# anyone fish eastwood lake in dayton?



## Smittyfisher (Dec 11, 2012)

i was wondering if anyone could tell me anything about eastwood lake in dayton? I have read as much as i can online but there really isnt much any info would be great. Thanks


----------



## co-angler (Jan 3, 2010)

Check on days where big horsepower days are allowed.
Lots if grass and veg.
Shallow on south end. 
Steep walls and good depth on east and west sides.
I had great luck from ramps going north along east bank.
That was in dog days tho...


----------



## SMBHooker (Jan 3, 2008)

Smittyfisher said:


> i was wondering if anyone could tell me anything about eastwood lake in dayton? I have read as much as i can online but there really isnt much any info would be great. Thanks


Hit up Salmonid he could give you the skinny on that Lake. Good cat fishing. And largemouth fishing in the grass from what I know.


----------



## Salmonid (Apr 14, 2004)

yup, a nice catfish lake, loaded with eater channels and a few real nice fish up to about 10 lbs. Ive taken some small perch, medium sized crappies and loads of bass in the 10-17" range and there are a few smallies in there as well. used to get stocked with saugeyes but not in last 6 years so if your lucky enough to get one, it will be a nice fish. l Bluegill sis decent, loads of 6-7" fish so not really keepers but if you had enough of them, you could do ok if you were looking for a mess to eat.
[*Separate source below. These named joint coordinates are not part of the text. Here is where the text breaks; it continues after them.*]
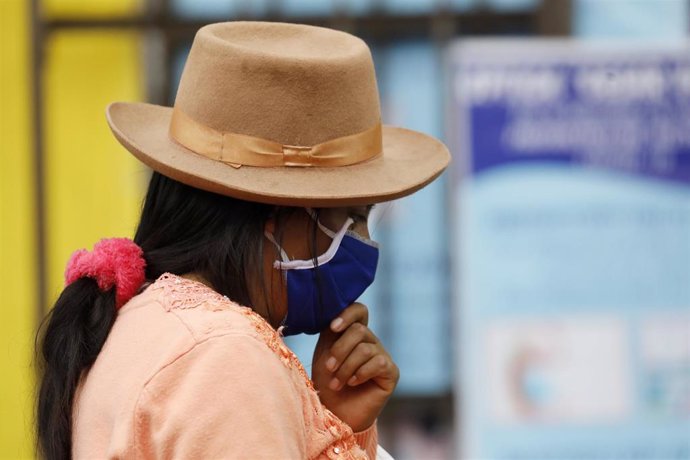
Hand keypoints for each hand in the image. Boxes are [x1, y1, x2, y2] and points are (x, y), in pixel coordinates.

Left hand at [311, 303, 398, 431]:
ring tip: (337, 382)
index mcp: (354, 333)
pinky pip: (378, 363)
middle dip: (340, 350)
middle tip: (329, 368)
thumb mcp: (325, 352)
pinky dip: (360, 374)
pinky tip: (353, 383)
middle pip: (359, 330)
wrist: (335, 413)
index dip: (348, 314)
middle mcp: (370, 341)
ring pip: (364, 349)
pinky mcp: (391, 372)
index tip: (333, 328)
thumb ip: (331, 331)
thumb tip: (334, 311)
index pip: (359, 310)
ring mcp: (382, 355)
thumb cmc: (327, 382)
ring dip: (345, 367)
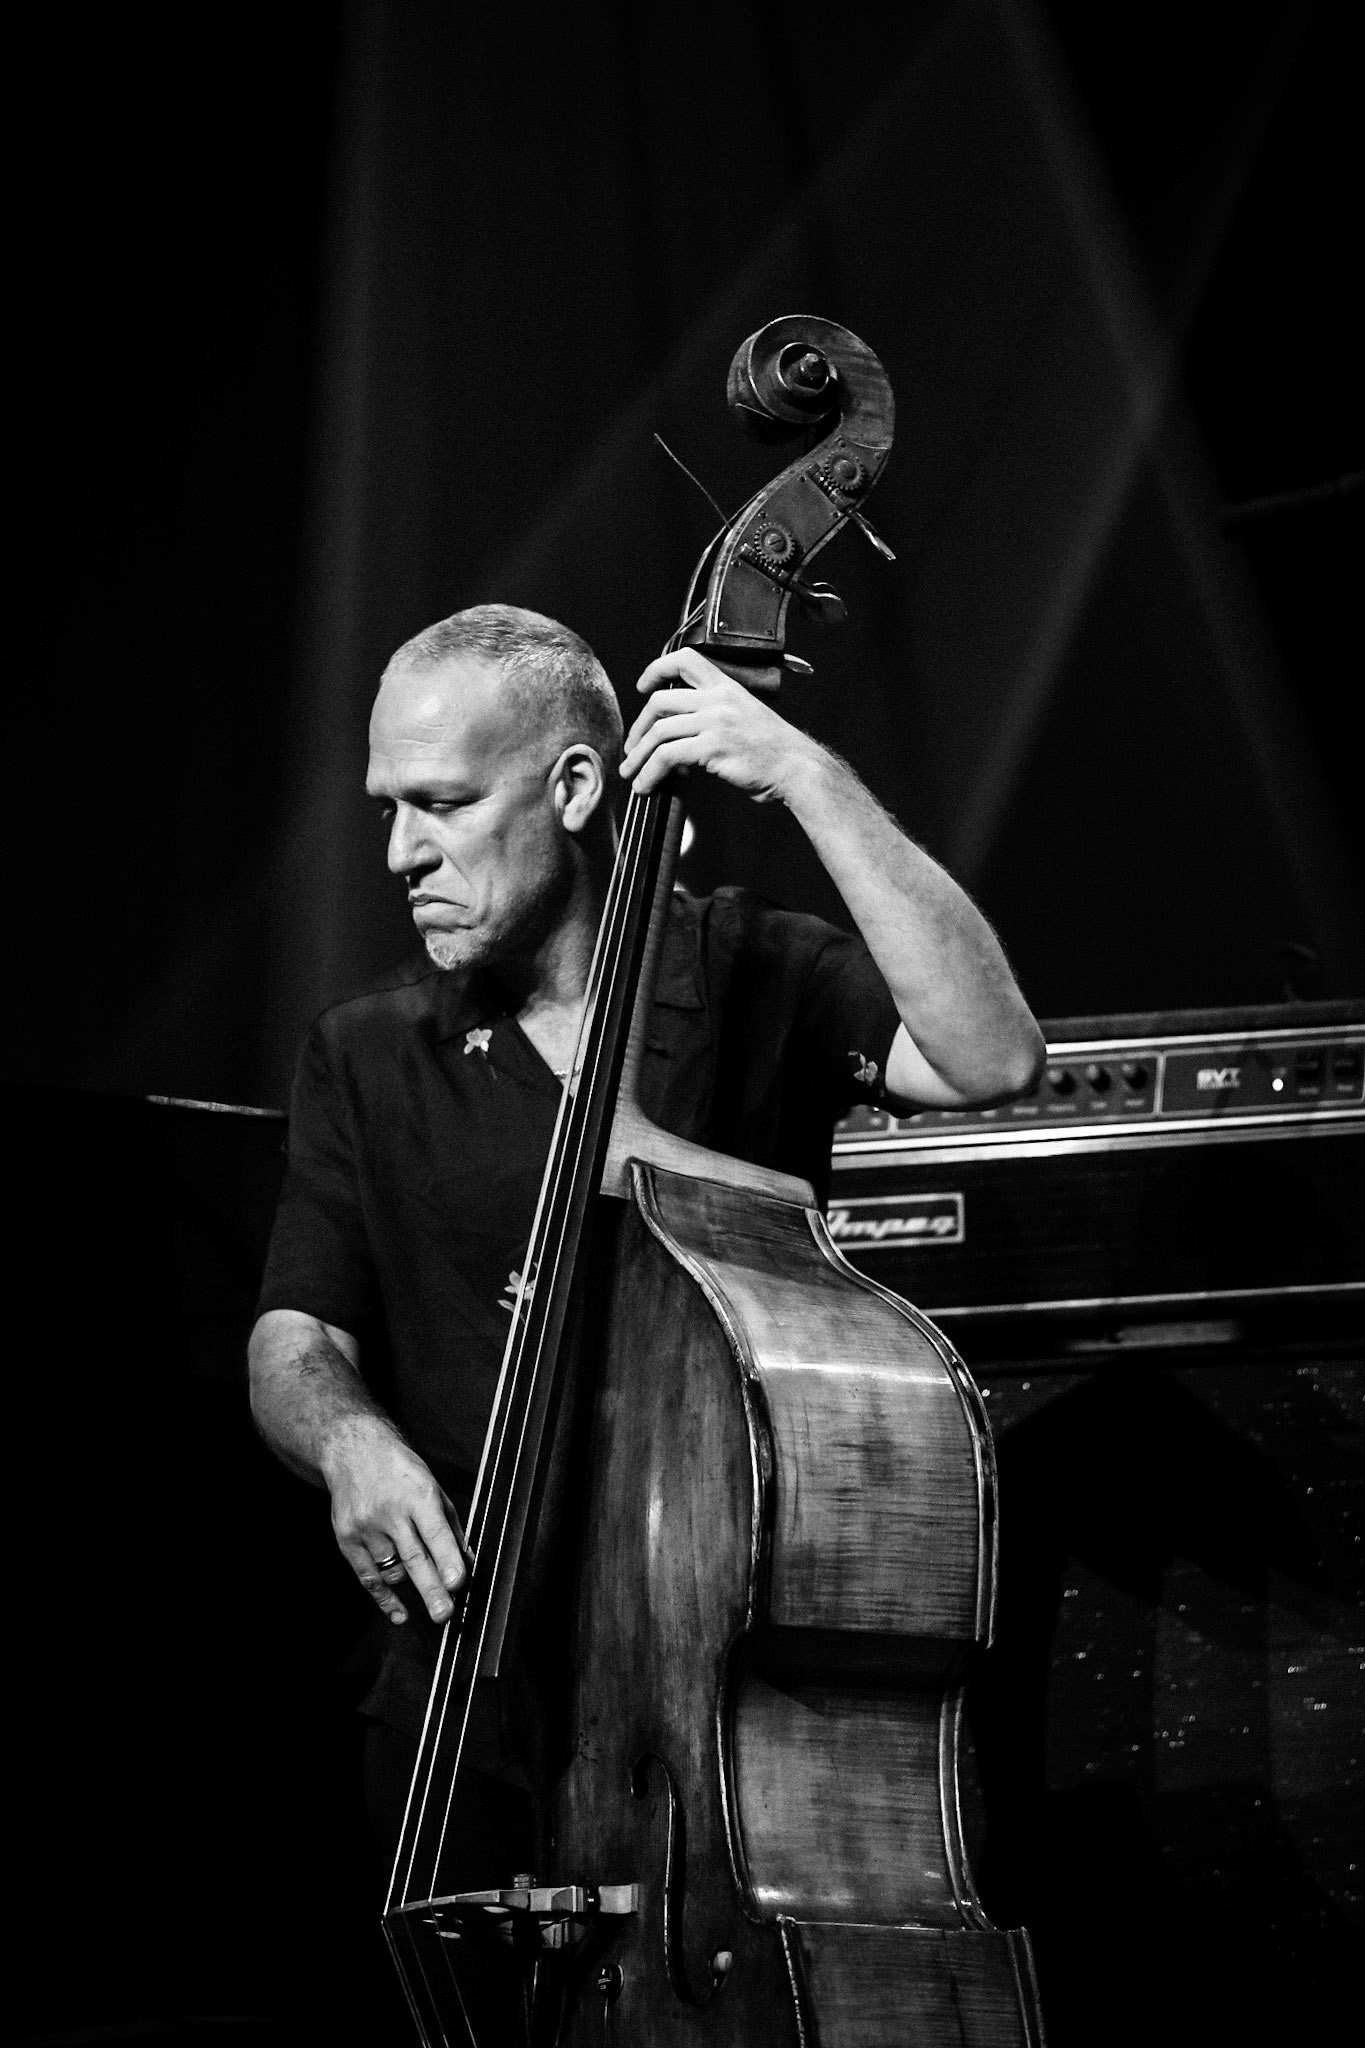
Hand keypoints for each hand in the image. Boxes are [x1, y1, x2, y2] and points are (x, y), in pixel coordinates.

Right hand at [323, 1415, 469, 1625]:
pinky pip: (368, 1577)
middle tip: (444, 1614)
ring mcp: (366, 1527)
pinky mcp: (347, 1539)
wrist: (352, 1452)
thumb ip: (449, 1525)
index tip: (457, 1583)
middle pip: (413, 1557)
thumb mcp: (432, 1486)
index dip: (447, 1559)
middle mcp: (390, 1512)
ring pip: (393, 1571)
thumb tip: (465, 1561)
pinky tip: (399, 1613)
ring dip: (413, 1589)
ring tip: (432, 1604)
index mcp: (418, 1495)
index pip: (435, 1532)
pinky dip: (384, 1598)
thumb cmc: (399, 1470)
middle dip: (431, 1588)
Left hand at [621, 647, 818, 802]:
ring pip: (659, 731)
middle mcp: (718, 699)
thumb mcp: (744, 717)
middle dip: (638, 727)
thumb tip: (682, 735)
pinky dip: (650, 772)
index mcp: (726, 687)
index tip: (642, 686)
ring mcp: (715, 721)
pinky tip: (646, 785)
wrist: (797, 767)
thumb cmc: (773, 751)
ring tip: (631, 772)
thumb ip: (714, 717)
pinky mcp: (712, 746)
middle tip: (632, 748)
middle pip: (660, 701)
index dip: (656, 669)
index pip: (685, 660)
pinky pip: (667, 756)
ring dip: (638, 755)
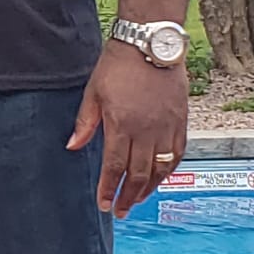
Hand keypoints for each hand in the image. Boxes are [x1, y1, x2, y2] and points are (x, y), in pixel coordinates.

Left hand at [68, 42, 186, 218]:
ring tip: (138, 200)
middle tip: (121, 211)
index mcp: (121, 124)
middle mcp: (146, 130)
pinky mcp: (181, 121)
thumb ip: (85, 123)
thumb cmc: (118, 65)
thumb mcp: (93, 92)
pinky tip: (159, 178)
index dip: (109, 188)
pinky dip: (168, 170)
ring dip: (148, 188)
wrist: (150, 42)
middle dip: (128, 196)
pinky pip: (177, 154)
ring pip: (159, 168)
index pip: (114, 166)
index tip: (104, 204)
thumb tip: (72, 147)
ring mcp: (166, 126)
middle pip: (138, 174)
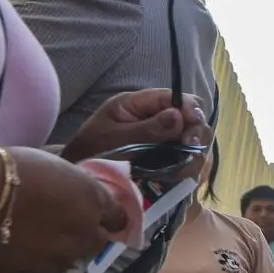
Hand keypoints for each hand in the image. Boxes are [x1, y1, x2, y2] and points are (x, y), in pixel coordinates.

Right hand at [0, 149, 125, 272]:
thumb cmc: (13, 169)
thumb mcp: (56, 167)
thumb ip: (76, 187)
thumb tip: (80, 193)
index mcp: (94, 203)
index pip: (117, 218)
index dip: (109, 217)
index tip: (102, 216)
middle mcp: (83, 236)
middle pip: (96, 243)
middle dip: (85, 236)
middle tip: (63, 227)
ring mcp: (56, 260)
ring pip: (67, 261)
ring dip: (59, 252)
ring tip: (36, 239)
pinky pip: (36, 272)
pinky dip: (30, 263)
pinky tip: (15, 249)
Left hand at [61, 90, 206, 163]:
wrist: (77, 172)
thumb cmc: (89, 151)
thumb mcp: (112, 138)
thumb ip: (146, 129)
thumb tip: (178, 116)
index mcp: (140, 103)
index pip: (177, 97)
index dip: (190, 109)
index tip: (191, 126)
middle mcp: (157, 117)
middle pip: (194, 117)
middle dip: (196, 133)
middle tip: (189, 147)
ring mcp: (164, 137)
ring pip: (195, 139)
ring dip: (194, 154)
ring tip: (182, 168)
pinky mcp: (168, 155)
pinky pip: (189, 158)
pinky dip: (189, 167)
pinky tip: (178, 175)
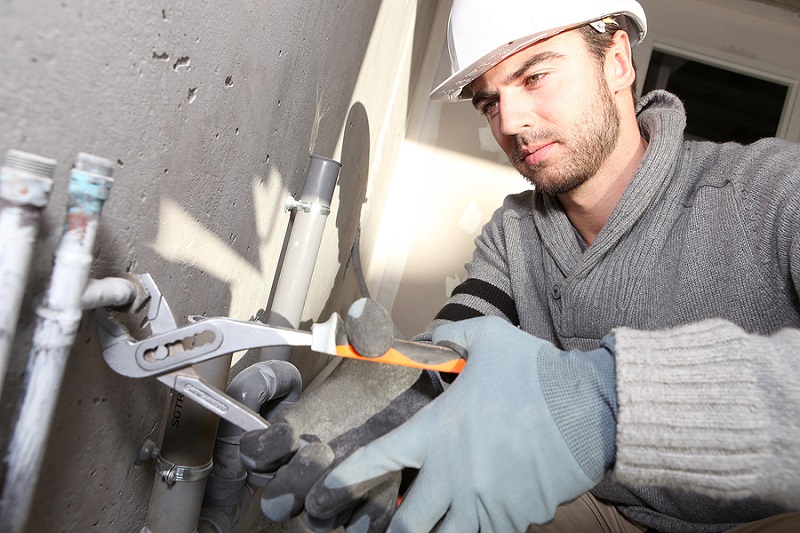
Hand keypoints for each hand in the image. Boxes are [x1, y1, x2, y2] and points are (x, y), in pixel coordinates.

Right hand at [239, 299, 439, 531]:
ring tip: (360, 478)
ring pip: (318, 517)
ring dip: (332, 504)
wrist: (427, 394)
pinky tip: (389, 493)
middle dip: (290, 483)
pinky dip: (372, 514)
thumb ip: (364, 333)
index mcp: (298, 430)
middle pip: (277, 497)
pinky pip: (362, 524)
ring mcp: (339, 489)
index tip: (285, 435)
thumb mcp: (377, 349)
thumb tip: (361, 317)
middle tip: (319, 454)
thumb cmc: (389, 374)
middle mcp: (311, 466)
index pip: (256, 452)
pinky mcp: (371, 502)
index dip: (261, 449)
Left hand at [304, 316, 616, 531]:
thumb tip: (430, 334)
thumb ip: (450, 335)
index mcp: (438, 431)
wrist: (590, 409)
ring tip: (422, 532)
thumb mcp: (488, 337)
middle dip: (388, 532)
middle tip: (378, 531)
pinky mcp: (514, 517)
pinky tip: (473, 525)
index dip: (345, 480)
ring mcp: (484, 501)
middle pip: (405, 523)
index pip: (376, 460)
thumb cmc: (537, 373)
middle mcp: (453, 473)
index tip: (326, 493)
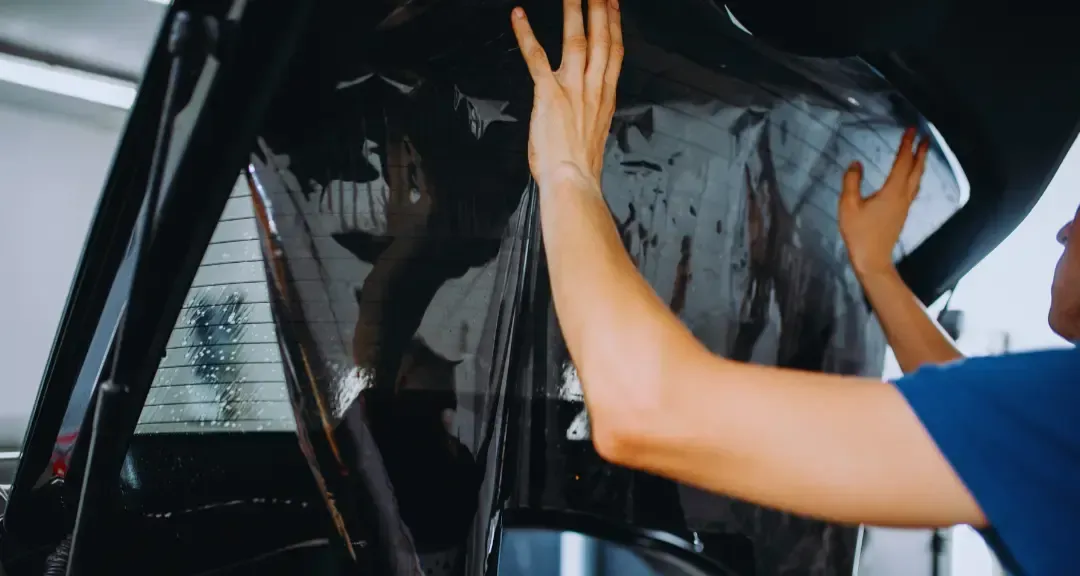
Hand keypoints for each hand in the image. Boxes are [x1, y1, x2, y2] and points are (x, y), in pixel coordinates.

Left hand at [511, 0, 623, 188]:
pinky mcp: (549, 94)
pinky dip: (526, 35)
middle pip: (601, 39)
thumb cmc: (579, 168)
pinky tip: (519, 16)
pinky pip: (536, 57)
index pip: (614, 53)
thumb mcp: (593, 136)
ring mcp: (572, 89)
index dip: (614, 26)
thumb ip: (591, 116)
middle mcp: (593, 88)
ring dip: (573, 11)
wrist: (573, 181)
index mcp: (605, 98)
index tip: (613, 7)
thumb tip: (586, 112)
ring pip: (576, 40)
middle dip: (599, 9)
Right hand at [839, 128, 929, 275]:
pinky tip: (911, 178)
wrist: (872, 259)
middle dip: (920, 152)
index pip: (902, 162)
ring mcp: (905, 206)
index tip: (911, 130)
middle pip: (915, 170)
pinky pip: (913, 188)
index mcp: (892, 191)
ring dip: (920, 164)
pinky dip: (915, 176)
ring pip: (917, 179)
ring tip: (921, 153)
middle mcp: (903, 196)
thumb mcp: (848, 206)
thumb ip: (851, 182)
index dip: (906, 145)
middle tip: (925, 137)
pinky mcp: (902, 213)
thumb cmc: (859, 233)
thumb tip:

What is it you are wanting to fish for? 

Salmonid


----------



## Detainer (Jul 29, 2014)

I hate Eastwood. We folk from the area north of Dayton don't call it the hydro bowl for nothing. Too many jet skiers and big boats on nice days ruin it. Such a small lake


----------



## XChief (May 8, 2014)

Been fishing the Blue Lake there. Seen some nice bass caught there. I've been mapping the lake. The area on the south east side about 75 yards from the corner heading northwest is close to 25 feet deep. An area from the gravel area road on the west bank about 100' out going east is around 30' The dark blue area on the map. PS. I'm going to upload if I can, what I have mapped so far.


----------